Rudy later wrote a statement saying that he had given false testimony against Panasenko under pressure from the investigator. The pressure, he specified, consisted of threats that he would get life himself if he didn’t provide the testimony and beatings.

During both the first court trial, and then at appeal level, Rudy stated clearly that Panasenko had nothing to do with the crime and that it had been commissioned by somebody else.  He also asserted that there had been no intention of hurting anybody, the blast was only supposed to frighten Fedyshyn and thus convince him to sack somebody. 

This was ignored at all levels, and Panasenko was sentenced to life imprisonment.  There is evidence of falsification of the case, and certainly Panasenko’s lawyer Natalya Krisman is convinced that everything was done to put Panasenko away for life.  She says that neither the investigators nor the court really tried to conceal their certainty that Panasenko was innocent.  It was simply that the other candidates had power and could not be touched. 

Human rights activists who have seen plenty of falsified cases in Ukraine consider the Panasenko case unprecedented for the degree of cynicism and brazen falsification. 

It is now Ukraine’s legislators who are obstructing the chance for Panasenko and a number of other life prisoners to find justice in Ukraine, instead of having to rely upon the European Court of Human Rights.  Draft law No. 2033a was tabled back in 2015, and even passed through a first reading in November that year. 

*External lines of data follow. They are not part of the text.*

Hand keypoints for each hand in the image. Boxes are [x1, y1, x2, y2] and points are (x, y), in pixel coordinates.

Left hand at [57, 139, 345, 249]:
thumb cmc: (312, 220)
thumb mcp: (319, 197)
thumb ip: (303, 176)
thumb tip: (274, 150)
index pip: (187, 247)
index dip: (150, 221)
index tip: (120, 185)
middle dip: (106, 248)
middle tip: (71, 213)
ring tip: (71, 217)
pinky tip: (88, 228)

The bill offers life prisoners or others serving long sentences a chance of judicial review in very specific cases.  A prisoner or his/her representative would be able to apply for a review of their case if the only evidence against the person was from confessions or other testimony obtained through illegal means, for example, torture or some benefit gained from testifying against the defendant.  Review would also be possible if there were grounds for believing that the evidence had been falsified and / or where the court had rejected evidence proving the defendant’s innocence.  A further reason would be if the sentence did not seem proportionate to the case. 

The fact that a draft law with such clear safeguards against abuse should still, almost two years on, be unpassed is an indictment on Ukraine’s first post-Maidan parliament.  The Public Integrity Council’s assessment is directed against the appointment of one specific judge, but is a clear message that Ukraine’s parliamentarians would do well to heed.